* start RECORDS SUPPLIED *
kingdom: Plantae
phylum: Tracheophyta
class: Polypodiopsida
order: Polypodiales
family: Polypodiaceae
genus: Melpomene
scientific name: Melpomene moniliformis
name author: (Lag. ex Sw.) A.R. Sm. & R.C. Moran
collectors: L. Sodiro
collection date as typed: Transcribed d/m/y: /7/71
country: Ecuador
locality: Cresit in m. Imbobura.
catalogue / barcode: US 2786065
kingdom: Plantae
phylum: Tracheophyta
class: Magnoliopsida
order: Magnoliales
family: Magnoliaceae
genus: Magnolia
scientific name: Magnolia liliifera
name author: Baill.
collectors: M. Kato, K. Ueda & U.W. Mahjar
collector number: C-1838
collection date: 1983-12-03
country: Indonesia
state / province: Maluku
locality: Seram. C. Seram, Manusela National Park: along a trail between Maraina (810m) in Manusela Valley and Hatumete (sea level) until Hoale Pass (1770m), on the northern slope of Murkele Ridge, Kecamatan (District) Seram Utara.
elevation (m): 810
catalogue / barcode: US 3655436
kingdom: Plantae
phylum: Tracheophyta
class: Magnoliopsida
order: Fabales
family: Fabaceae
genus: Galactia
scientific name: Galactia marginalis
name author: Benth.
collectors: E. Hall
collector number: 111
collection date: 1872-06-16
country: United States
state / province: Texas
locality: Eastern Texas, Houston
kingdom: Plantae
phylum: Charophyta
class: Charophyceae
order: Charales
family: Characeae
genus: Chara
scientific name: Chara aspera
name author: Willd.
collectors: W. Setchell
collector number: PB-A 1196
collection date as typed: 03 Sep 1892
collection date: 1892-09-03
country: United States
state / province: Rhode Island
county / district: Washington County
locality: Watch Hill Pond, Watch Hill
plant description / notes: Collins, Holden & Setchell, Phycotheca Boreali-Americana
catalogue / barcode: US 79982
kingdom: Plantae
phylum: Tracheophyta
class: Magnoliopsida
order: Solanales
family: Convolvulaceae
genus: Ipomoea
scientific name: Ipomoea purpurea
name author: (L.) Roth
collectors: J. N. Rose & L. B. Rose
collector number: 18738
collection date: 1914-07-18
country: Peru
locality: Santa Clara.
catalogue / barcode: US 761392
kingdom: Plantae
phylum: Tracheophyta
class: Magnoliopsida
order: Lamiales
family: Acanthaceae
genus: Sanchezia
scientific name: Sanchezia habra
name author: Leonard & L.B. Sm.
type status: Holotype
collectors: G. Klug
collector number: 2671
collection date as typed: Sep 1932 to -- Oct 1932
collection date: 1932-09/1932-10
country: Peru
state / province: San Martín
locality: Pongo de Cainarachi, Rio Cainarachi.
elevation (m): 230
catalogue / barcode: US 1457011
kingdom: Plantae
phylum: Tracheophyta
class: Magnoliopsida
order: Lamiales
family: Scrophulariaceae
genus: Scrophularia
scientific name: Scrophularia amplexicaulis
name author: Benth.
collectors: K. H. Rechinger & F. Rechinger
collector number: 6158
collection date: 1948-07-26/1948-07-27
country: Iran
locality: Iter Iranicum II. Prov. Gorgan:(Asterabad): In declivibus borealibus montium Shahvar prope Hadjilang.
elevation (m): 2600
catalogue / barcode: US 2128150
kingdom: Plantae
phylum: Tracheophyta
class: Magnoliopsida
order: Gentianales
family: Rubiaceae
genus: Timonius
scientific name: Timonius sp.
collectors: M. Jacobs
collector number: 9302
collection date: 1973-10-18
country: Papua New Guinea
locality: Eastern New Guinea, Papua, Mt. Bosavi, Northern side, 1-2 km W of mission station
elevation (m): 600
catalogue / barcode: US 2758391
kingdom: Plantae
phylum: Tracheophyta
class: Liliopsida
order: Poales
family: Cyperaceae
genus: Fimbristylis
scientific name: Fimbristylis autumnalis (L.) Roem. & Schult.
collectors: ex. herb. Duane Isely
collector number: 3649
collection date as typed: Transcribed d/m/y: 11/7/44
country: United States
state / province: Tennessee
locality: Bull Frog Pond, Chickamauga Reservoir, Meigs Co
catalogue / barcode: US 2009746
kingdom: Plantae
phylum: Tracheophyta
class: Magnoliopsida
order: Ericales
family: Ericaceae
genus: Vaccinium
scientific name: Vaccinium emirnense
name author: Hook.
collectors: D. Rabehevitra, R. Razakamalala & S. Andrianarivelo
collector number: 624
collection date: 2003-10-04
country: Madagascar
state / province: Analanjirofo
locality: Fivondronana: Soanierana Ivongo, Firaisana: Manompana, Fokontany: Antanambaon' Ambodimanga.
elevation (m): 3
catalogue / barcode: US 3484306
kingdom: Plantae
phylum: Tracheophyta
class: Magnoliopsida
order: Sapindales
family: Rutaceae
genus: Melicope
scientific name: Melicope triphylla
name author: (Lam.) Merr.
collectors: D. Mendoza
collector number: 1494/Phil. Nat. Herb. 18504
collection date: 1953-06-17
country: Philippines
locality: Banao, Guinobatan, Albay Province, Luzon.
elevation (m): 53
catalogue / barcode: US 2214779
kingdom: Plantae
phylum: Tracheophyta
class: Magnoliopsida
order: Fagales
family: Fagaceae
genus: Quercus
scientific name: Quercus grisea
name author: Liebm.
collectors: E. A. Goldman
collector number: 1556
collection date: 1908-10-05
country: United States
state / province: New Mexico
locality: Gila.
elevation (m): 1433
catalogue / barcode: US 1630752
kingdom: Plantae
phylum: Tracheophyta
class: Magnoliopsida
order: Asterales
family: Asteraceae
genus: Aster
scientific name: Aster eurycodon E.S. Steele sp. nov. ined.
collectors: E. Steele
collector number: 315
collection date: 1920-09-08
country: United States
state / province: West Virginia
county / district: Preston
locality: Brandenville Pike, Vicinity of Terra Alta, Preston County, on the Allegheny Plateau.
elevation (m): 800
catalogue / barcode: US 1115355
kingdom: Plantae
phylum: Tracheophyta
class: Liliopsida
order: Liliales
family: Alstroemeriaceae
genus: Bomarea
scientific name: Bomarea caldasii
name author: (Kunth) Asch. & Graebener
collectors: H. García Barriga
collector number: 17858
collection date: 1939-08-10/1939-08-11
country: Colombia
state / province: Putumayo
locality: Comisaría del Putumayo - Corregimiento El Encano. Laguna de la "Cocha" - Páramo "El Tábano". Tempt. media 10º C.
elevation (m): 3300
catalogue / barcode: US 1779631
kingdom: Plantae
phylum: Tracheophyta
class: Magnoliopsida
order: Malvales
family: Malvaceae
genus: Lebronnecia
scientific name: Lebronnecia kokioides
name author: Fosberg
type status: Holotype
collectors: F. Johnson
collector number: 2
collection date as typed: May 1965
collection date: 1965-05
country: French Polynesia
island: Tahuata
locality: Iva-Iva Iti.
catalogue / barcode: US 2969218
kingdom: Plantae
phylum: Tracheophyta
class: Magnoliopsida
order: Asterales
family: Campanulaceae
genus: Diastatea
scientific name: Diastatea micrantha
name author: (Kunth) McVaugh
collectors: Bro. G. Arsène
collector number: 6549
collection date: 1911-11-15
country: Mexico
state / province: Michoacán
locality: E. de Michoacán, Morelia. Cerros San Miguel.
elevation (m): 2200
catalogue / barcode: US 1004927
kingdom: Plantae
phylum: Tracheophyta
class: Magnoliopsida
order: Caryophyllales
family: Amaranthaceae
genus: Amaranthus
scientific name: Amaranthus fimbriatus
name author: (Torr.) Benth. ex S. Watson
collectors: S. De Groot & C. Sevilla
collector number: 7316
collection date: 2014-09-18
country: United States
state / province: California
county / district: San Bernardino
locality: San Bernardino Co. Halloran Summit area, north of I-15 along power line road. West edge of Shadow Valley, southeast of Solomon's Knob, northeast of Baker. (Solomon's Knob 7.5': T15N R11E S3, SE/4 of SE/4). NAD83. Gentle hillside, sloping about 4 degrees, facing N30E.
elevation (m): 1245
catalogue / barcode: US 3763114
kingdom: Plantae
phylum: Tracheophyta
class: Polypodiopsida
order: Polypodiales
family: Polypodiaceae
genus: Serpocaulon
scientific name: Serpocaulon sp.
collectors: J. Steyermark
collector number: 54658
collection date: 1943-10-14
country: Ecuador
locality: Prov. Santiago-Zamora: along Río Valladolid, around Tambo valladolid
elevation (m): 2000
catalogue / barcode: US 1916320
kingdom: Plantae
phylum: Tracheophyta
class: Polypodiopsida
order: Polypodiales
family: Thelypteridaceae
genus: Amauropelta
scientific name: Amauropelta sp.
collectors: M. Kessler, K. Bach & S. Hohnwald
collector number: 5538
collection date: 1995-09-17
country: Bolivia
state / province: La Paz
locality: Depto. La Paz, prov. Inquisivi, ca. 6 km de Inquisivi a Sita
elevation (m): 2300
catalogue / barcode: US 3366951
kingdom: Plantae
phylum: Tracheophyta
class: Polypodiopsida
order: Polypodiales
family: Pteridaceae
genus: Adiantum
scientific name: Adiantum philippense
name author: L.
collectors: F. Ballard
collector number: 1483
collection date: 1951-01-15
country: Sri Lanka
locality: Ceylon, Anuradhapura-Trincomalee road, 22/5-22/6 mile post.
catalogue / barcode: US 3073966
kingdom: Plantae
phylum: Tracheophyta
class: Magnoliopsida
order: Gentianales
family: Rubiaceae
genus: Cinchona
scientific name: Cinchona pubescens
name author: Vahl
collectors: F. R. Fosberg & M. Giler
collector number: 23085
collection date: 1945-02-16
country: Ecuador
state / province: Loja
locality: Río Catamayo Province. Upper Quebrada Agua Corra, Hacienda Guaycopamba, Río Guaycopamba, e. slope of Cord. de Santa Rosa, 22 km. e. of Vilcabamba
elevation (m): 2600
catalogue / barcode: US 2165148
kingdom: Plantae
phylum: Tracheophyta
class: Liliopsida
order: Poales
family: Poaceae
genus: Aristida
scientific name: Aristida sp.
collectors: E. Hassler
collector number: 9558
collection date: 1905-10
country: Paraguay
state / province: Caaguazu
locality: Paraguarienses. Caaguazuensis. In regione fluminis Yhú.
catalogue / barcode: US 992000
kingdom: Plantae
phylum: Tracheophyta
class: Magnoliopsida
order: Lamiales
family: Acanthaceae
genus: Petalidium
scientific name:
* end RECORDS SUPPLIED *
■ **TASK BRIEF**:
Rewrite the records from the line with "collector number: PB-A 1196" to the line with "locality: Watch Hill Pond, Watch Hill", swapping "country" for "nation" and leaving everything else as it is.

■ **THE COMPLETED TASK**:
collector number: PB-A 1196
collection date as typed: 03 Sep 1892
collection date: 1892-09-03
nation: United States
state / province: Rhode Island
county / district: Washington County
locality: Watch Hill Pond, Watch Hill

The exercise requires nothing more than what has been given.